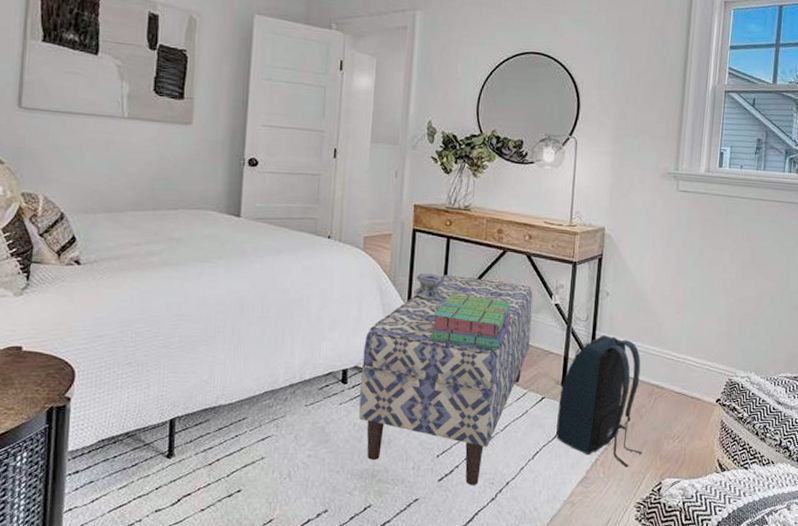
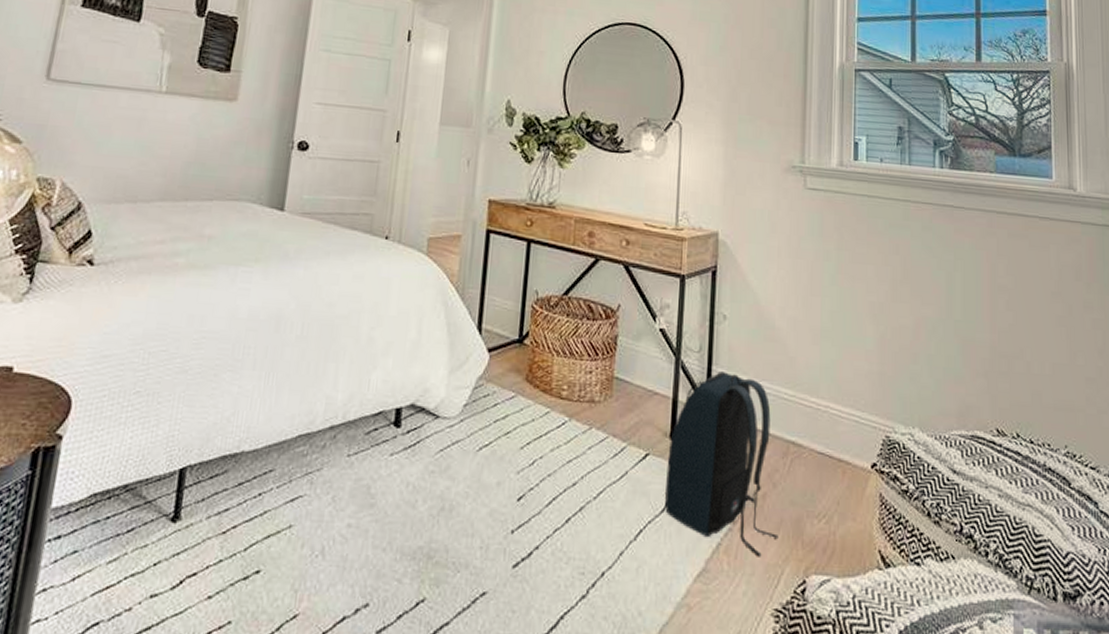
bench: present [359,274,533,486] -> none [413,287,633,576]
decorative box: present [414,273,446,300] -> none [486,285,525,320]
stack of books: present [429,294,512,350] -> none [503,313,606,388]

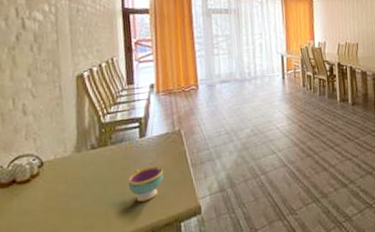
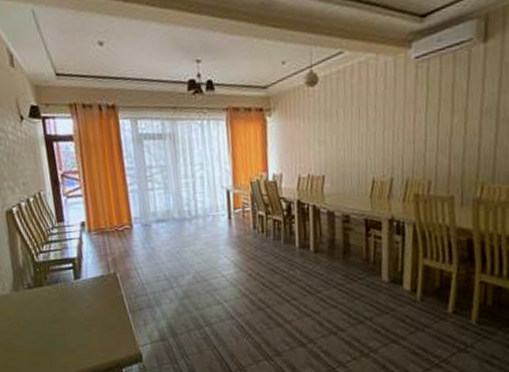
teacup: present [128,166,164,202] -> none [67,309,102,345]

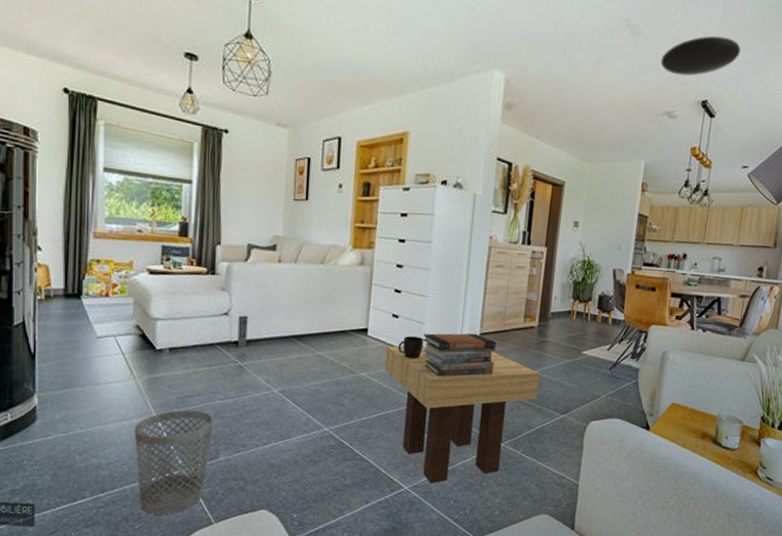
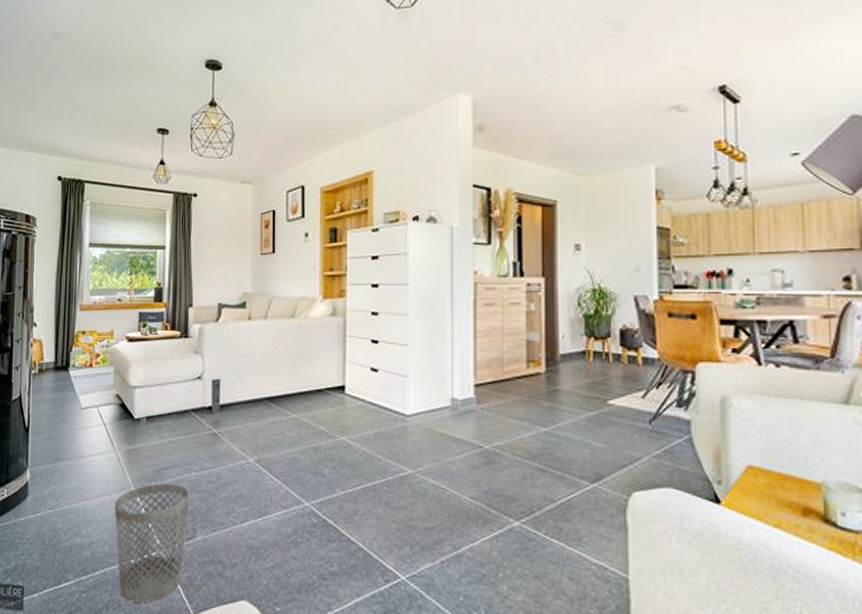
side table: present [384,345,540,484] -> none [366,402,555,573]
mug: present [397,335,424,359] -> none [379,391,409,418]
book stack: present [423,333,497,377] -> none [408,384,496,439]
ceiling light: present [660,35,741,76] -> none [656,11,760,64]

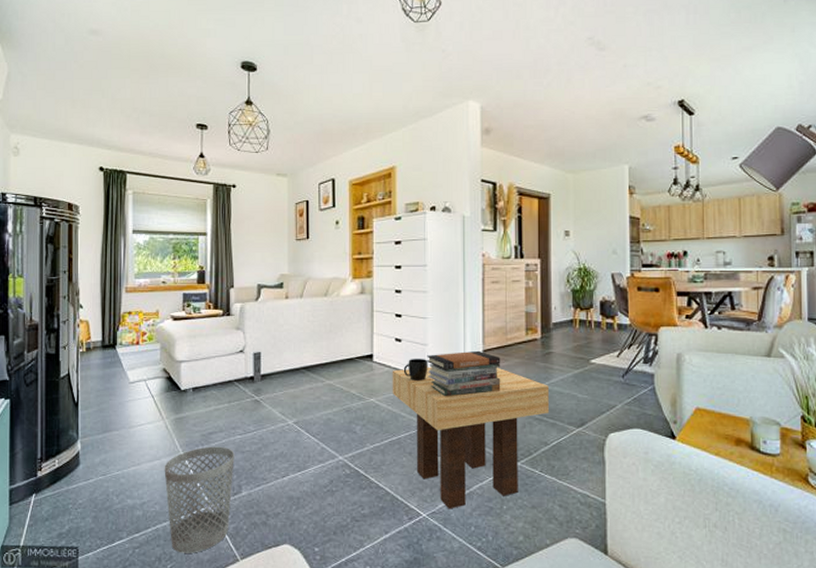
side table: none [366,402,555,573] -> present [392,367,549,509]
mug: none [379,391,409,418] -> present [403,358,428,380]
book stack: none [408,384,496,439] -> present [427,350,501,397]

━━━━━━━━━━

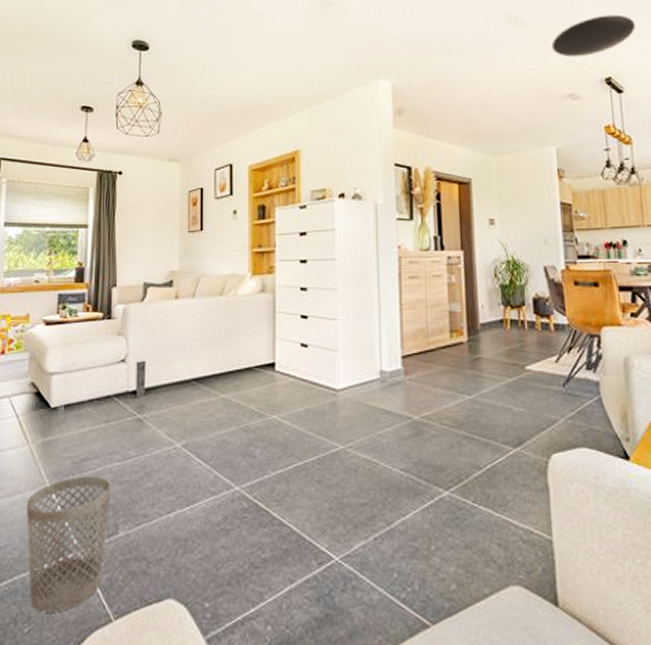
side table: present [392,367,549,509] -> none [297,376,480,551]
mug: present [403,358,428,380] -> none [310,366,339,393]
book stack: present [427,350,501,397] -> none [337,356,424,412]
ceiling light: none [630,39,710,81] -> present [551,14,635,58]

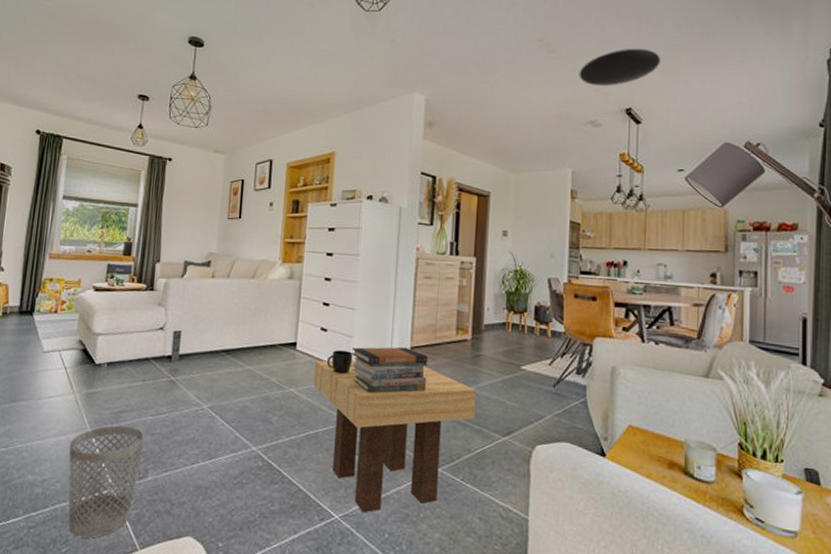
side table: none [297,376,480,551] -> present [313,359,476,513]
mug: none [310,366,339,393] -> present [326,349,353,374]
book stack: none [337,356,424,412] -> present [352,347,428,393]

━━━━━━━━━━

- **Written task**: Tell how many lines in the entries above include the word "stack", and respond with the number alone.

- **Output of the task**: 5